Q&A with Rafia Zafar

The Ampersand sits down with Rafia Zafar, professor of English, African and African-American Studies, American Culture Studies, and faculty director of the Mellon Mays Undergraduate Fellowship Program. Zafar discusses her work, the history of St. Louis food, and the power of identity.

The Ampersand sits down with Rafia Zafar, professor of English, African and African-American Studies, American Culture Studies, and faculty director of the Mellon Mays Undergraduate Fellowship Program. Zafar discusses her work, the history of St. Louis food, and the power of identity.

Can you tell me more about Mellon Mays?
WashU has one of the oldest undergraduate fellowship programs. It was started to increase the number of faculty of color and underrepresented groups in the American professoriate. There are Mellon programs across the countries, in elite universities, public universities, and the historically black colleges and universities (HBCUs). It seeks to encourage and foster the rigor and the wonder of learning things—deep diving into an intellectual endeavor. A good percentage of Mellon students go on to doctoral programs and end up as faculty members. I’ve been advising since I got here, and this is the beginning of my 20th year. I’ve had advisees go on to faculty positions at Johns Hopkins and Queens Universities.

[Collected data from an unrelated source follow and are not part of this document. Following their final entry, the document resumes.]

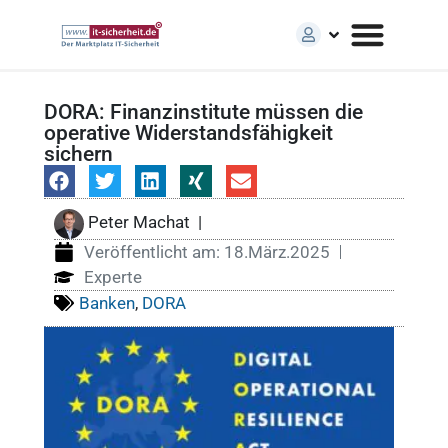
DORA: Finanzinstitute müssen die
operative Widerstandsfähigkeit
sichern
Peter Machat
|
Veröffentlicht am:
18.März.2025
Experte
Banken
,
DORA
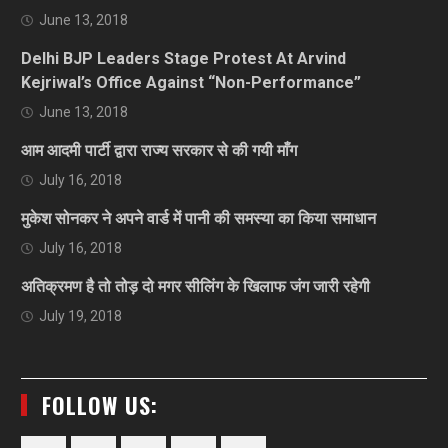
June 13, 2018
Delhi BJP Leaders Stage Protest At Arvind
Kejriwal’s Office Against “Non-Performance”
June 13, 2018
आम आदमी पार्टी द्वारा राज्य सरकार से की गयी माँग
July 16, 2018
मुकेश सोनकर ने अपने वार्ड में पानी की समस्या का किया समाधान
July 16, 2018
अतिक्रमण है तो तोड़ दो मगर सीलिंग के खिलाफ जंग जारी रहेगी
July 19, 2018
FOLLOW US:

What sort of research are you doing?
I am currently teaching a course on passing—not just racial passing, in which people who appear white pretend to be so—but also how one can pass or slip out of one’s pre-destined identity. For example, we are reading The Great Gatsby, which can be considered a novel of social class passing.

I have a book in the pipeline on food studies, Recipes for Respect, which would not surprise students who have taken my Food and American literature course. That study looks at the way African Americans in the 19th and 20th centuries leveraged the role of author and knowledge of food to support civil rights and social mobility. So, I look at everything from early domestic manuals circa 1828-1847 to Black Power cookbooks from the 1970s. WashU’s Common Reader has published an excerpt of the book, on George Washington Carver.

Can you give one example?
One example would be George Washington Carver. When people think of Carver, they usually think of peanuts, but he was also an early advocate for organic farming and farm to table/fork eating. I write about that foresight.  His moment is coming!

You talk about food and its relation to identity. How do you see identity playing a role in society today?
I was talking to one of my friends, and he was saying what is happening now is reminiscent of the 60s. A lot of the stuff going on reminds me of struggles and protests that we were having around then. Despite our best intentions, there always seems to be strife. The question is: how do we prevent such conflicts to the best of our abilities?

Identity politics can get fraught. Emotions get high, people demand to know where you stand. It’s important to keep the lines of communication open, to keep dialogue open. We need to all get together to move the needle forward. It can be difficult, but for all of the unrest and violence in the 60s, a lot of good things came out of it. You have to think that today’s actions are going to move things forward. It is that arc of justice. It might be bending really slowly right now, but I have to believe it is continuing to bend towards justice.

Food obviously plays an important role in your research. What do you think of the food in St. Louis?
I look at it like an ethnographer. When I first came to St. Louis, there were more layers of regional, black, and German food.  In the Loop, there was a little place that had roll up windows, Mama’s Coal Pot; they served all kinds of Q, including barbequed snoot (pig’s nose)—you don’t see that much anymore!

There also used to be a number of German pretzel bakeries. There’s Gus’s, and now the fancier bakeries make pretzels, but there used to be old guys at intersections who had paper sacks of pretzels that they would buy and sell to you, like 2 for a dollar. And I loved that. I’m from New York, which is a city of street food. I remember walking with my dad and getting chestnuts from coal-fired kettles. There is a great scene in Invisible Man, where the narrator is walking past people selling yams on street, and he connects it with his black identity, stating, “I yam what I yam.”

One of the things you learn in food studies is that the cultural taste for a particular food is about the last thing you give up when you assimilate. Let’s say you marry someone from England and move to England. You change your name, your religion, etc. But the last thing to go is that desire to have fried chicken, collard greens, etc. The last hurdle is when you give up the food you grew up with.

What is your favorite part about teaching and working with students in Arts & Sciences?
It’s gotten a whole lot more diverse, both in terms of the student body and the  faculty, and the University has committed to doing even more. The University is moving forward, and I think they want to continue to move forward—it’s really happening.

What is your favorite part about working so closely with students?
The students themselves! You are all bright. I like to tease you by calling you all strivers. I like being able to know my students, and to have one-on-one conversations with them. It has been a treat to have that liberal arts college feel, the programs I’m in, the classes I teach, and to have support for my research and scholarship. It’s a real one-two, knockout punch.